Mi interessa tentare di esporre una connessione fra procedimenti (e processi) in materia di cannabis, assoluzioni e impugnazioni del PM.
CANNABIS, ASSOLUZIONI E IMPUGNAZIONI
È evidente che una pronunzia assolutoria (o di proscioglimento) attesta che il postulato accusatorio, da cui ha mosso l’indagine e il successivo giudizio, si è rivelato infondato. Un castello di carta. È, però, altrettanto evidente la necessità di individuare il momento in cui l’infondatezza si è palesata.
Troppi processi, infatti, si celebrano, anche quando – da tempo – si è palesato la certezza dell’inconsistenza dell’accusa. Venendo al tema dei procedimenti in materia di cannabis e, soprattutto, di cannabis light, la mia quotidiana esperienza mi permette di affermare che l’evidenza dell’infondatezza degli addebiti mossi all’indagato si palesa assai presto.

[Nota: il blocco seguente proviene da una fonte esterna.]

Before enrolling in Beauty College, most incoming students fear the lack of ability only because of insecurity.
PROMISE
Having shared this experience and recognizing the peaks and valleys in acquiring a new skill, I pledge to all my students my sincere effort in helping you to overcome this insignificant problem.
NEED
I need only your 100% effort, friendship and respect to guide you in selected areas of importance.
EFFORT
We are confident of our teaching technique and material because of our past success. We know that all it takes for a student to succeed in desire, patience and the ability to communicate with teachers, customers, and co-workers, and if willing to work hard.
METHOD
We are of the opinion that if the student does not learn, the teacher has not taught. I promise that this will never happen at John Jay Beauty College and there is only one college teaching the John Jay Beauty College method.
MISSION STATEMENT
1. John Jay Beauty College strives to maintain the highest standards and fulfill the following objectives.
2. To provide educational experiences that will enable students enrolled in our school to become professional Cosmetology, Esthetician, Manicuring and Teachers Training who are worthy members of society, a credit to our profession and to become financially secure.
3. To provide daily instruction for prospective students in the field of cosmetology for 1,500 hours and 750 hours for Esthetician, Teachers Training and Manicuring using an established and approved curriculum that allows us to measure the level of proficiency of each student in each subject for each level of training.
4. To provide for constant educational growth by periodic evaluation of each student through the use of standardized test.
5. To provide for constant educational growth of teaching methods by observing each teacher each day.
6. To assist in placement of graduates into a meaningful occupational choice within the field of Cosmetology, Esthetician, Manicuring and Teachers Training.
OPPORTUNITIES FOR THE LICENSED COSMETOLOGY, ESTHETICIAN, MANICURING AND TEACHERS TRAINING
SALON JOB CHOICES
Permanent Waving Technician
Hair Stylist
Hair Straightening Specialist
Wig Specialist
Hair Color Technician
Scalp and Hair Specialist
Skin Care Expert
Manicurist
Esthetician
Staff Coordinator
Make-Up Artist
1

In materia di cannabis light, sovente, già al momento del primo accesso (presso il commerciante o presso l’azienda agricola) da parte delle forze dell’ordine, viene esibita e prodotta dall’interessato, la prova documentale (certificazioni e documenti fiscali) che i prodotti, oggetto di controllo, sono legali. Si tratta di attività difensiva, che, purtroppo, si rivela vana.
Ciò nonostante, infatti, né gli inquirenti, né i PM, riescono a respingere l’irresistibile tentazione di procedere a sequestri di natura probatoria (talvolta addirittura preventivi!) di prodotti (che si riveleranno legali), per lo più motivati e classificati come riguardanti corpi di reato o cose connesse con il reato.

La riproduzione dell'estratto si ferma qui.